In 2009, with the city facing revenue shortfalls, the D.C. Council and then-Mayor Adrian Fenty approved the Budget Support Emergency Act, increasing the general sales tax for a three-year period and set to subsequently sunset. Last year city officials indefinitely continued the higher six-percent rate, reneging on a scheduled return to the former 5.75 percent tariff on Oct. 1.

The lesson, of course, is clear. Never give free-spending politicians access to more money through an allegedly short-term tax increase without expecting to have to wrest it out of their hands when the expiration date arrives.

One fortunate fact does, however, benefit locals – the city’s notoriously elevated taxation levels, among the very highest in the country in categories both individual and corporate, preclude local politicians the nerve to call for further raising rates.

I’m betting they are also hoping that we didn’t notice that they were practically salivating over another projected revenue surplus at the D.C. Council monthly breakfast meeting with the mayor on Tuesday.

Council member Marion Barry is reported to have blurted out an admonition that they should “spend it now.”

They might have collectively broken out in song, waving their hands in the air while reprising the refrain from the classic tune “For the Love of Money” by the O’Jays: “Money, money, money, money, money – MUH-ney.”

Alas, not one word about the overdue termination of D.C.’s supposed short-term general sales tax increase.

City officials should heed the call of D.C. Council member Jack Evans, chair of the Finance and Revenue Committee, and rescind this temporary sales tax hike.

Returning the sales tax to its prior rate would cost the city only $16 million – a modest portion of coming budget surpluses and a small price to pay for protecting the reliability of their word. Not to mention that levies on sales transactions for general goods are a highly regressive levy, requiring lower income residents to pay a more significant share of their household income on standard purchases than those with higher incomes.

However, in the handful of days since outgoing D.C. CFO Natwar Gandhi released official city revenue projections for individual fiscal years through the period ending Sept. 30, 2016, the local political class has begun ringing up their wish lists on the public cash register. The projected revenue bonus amounts are relatively modest, exacerbating competition in the desire to spend it.

D.C. is expecting to net an additional $190 million in the current fiscal year – less than half of last year’s surplus, primarily due to the initiation of national government spending reductions. Gandhi cautions that his projections for the second half of the period, beginning next month, “anticipates lowered revenue and slower revenue growth” as the federal government undertakes “measures to tame the growing budget deficit.”

The onset of ongoing federal expenditure downsizing is expected to cost the city $90 million in lost tax revenue in the latter part of this fiscal year. Given that slightly more than a quarter of employed D.C. workers call Uncle Sam boss and with the city relying on in-town spending by also-affected regional residents for its economic vitality, that projection may be low.
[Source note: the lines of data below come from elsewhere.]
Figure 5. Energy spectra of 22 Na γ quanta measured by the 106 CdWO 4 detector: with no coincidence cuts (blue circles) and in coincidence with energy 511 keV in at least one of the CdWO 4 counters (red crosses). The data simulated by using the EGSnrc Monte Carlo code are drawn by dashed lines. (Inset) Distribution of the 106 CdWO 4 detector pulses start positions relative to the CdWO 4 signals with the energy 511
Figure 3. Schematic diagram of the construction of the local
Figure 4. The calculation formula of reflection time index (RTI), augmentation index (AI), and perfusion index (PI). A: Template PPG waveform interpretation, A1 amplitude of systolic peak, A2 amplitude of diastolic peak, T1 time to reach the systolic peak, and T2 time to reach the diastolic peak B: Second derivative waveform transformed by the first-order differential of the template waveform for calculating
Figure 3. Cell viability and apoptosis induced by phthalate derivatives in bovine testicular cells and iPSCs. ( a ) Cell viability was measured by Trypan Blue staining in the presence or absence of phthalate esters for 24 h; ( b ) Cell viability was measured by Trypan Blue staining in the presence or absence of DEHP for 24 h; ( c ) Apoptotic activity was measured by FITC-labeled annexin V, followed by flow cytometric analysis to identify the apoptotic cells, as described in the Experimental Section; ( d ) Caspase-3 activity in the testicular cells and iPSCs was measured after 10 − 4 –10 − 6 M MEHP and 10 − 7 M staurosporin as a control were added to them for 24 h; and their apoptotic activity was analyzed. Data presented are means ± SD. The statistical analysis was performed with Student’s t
Surpluses for the following two years are expected to come in lower, at only $178 million each, with a slight uptick to $199 million in 2016. Mayor Vincent Gray has already pledged to propose diverting 65 percent of next year’s projected surplus to fund only two announced initiatives. Gray recently outlined a plan to allocate $100 million to finance affordable housing, with another $15 million in non-profit grants.
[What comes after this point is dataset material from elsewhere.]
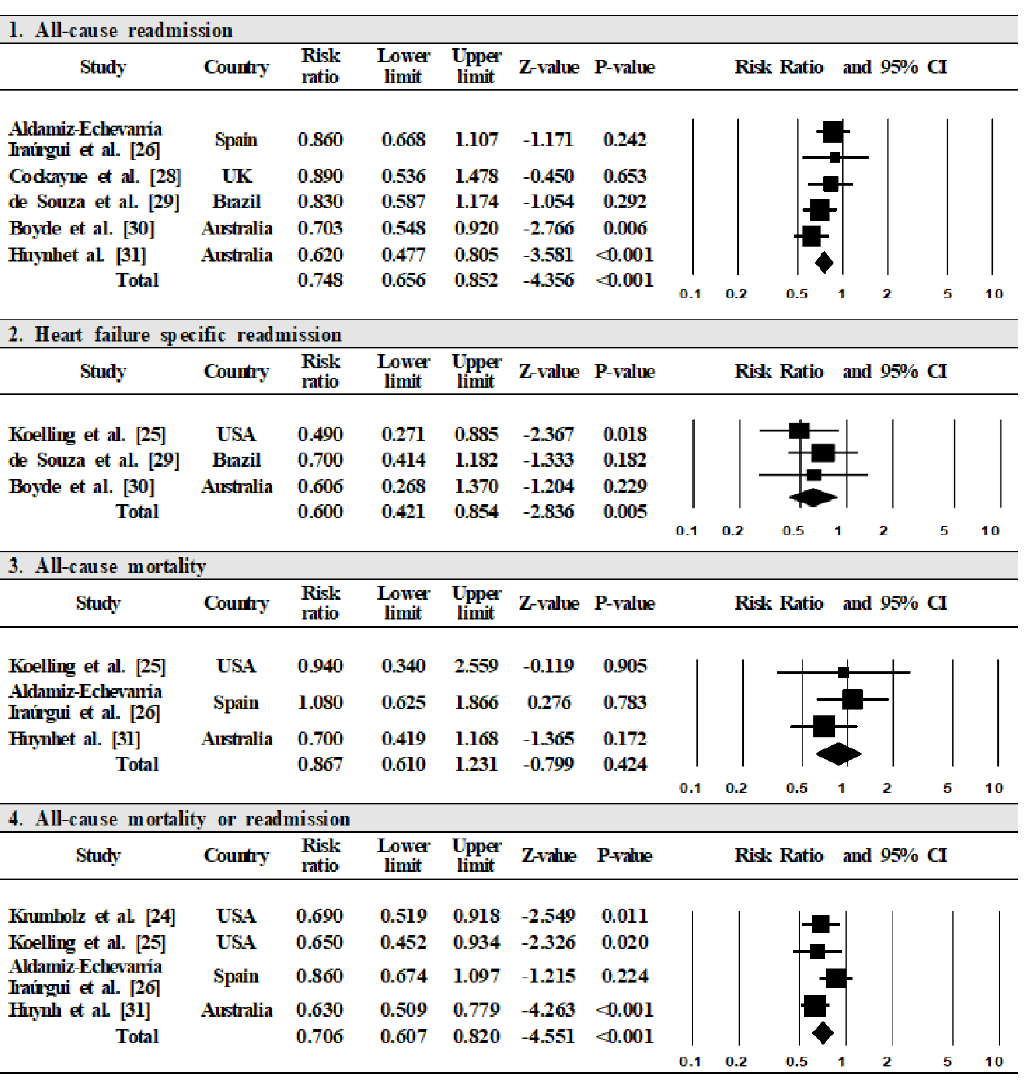
Figure 4. The effect of nurse-led self-care education intervention on health outcomes. Note: CI= confidence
It’s time for District politicians to utilize at least a portion of the city’s financial bounty for much-needed and long-overdue tax relief for both residents and businesses.

At least then we might be more willing to forget – and forgive.
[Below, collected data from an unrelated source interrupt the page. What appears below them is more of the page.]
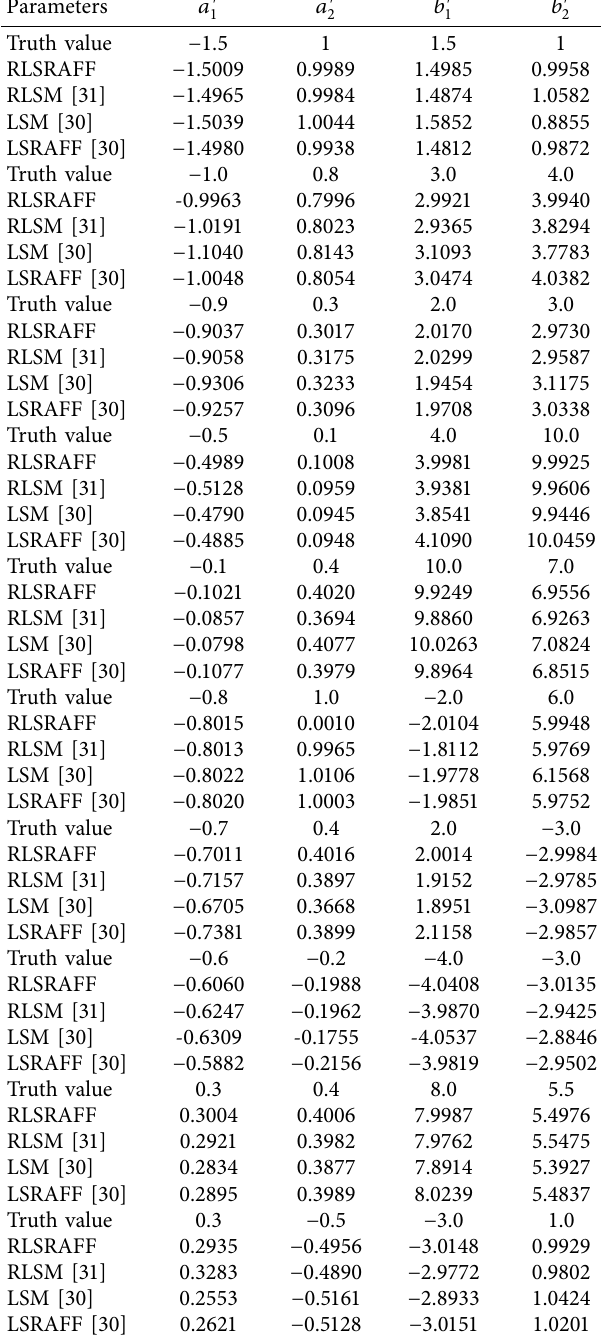
Table 4: Identification results of 10 experiments. Table 3: The average and maximum relative error between the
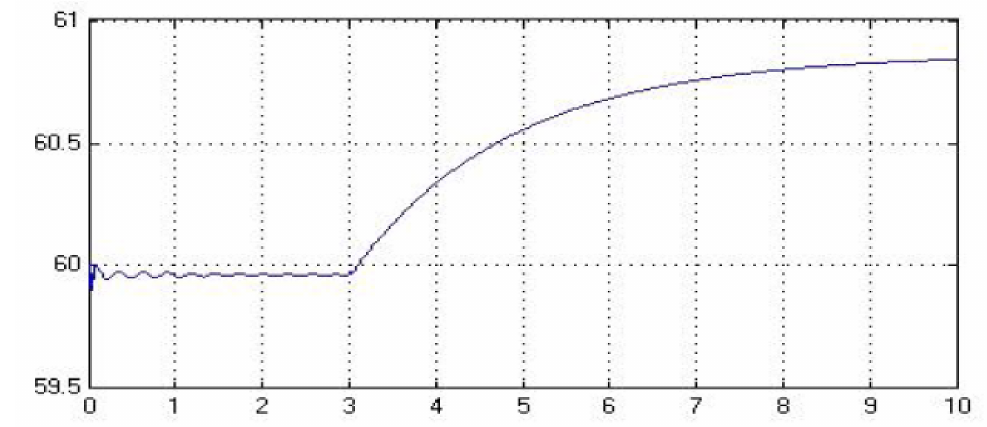
Figure 10. PMU-based islanding detection using frequency data [57].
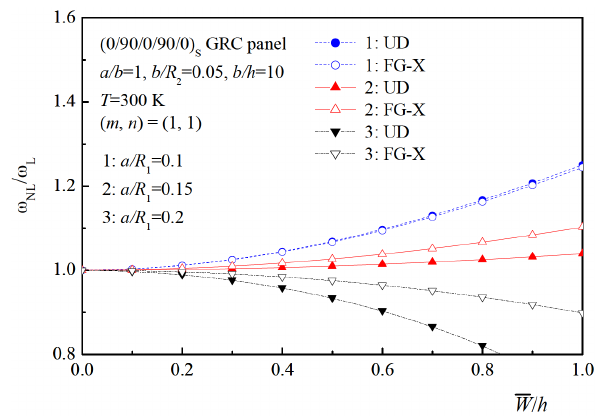
Figure 5: Influence of panel curvature ratio a/R 1 on the frequency- amplitude curves of doubly curved (0/90/0/90/0) S GRC laminated panels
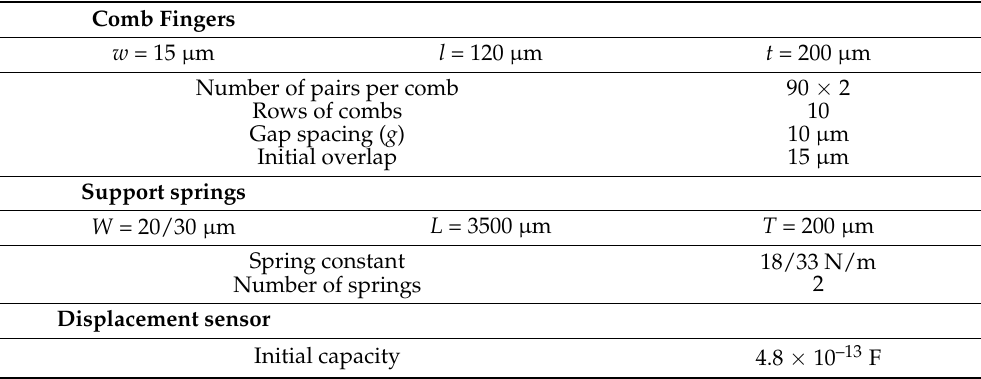
Table 1. Design parameters of the comb-drive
Mark Lee is a local small business manager and long-time community business advocate. Reach him at OurBusinessMatters@gmail.com.

2 Comments
  • With all due respect to Mark Lee and I do have a lot of respect for him and all he has done for the business community in the District of Columbia, and whether I agree with his columns or not I always find them interesting and definitely worth reading- the city’s residents aren’t clamoring for tax relief and business in DC is currently doing just fine.

    I suggest that maybe we use the $16 million he speaks about generated by the small sales tax increase that was passed a few years ago- to fund additional programs that will help our most needy residents with job training, education opportunities, and increased access to healthcare among so many other needs they have.The two announced initiatives of the Mayor- affordable housing and a small grant fund for small non-profits are both important initiatives that also deserve funding. I think some of the additional revenue projected for the current year will also go to working out long overdue union contracts with city workers.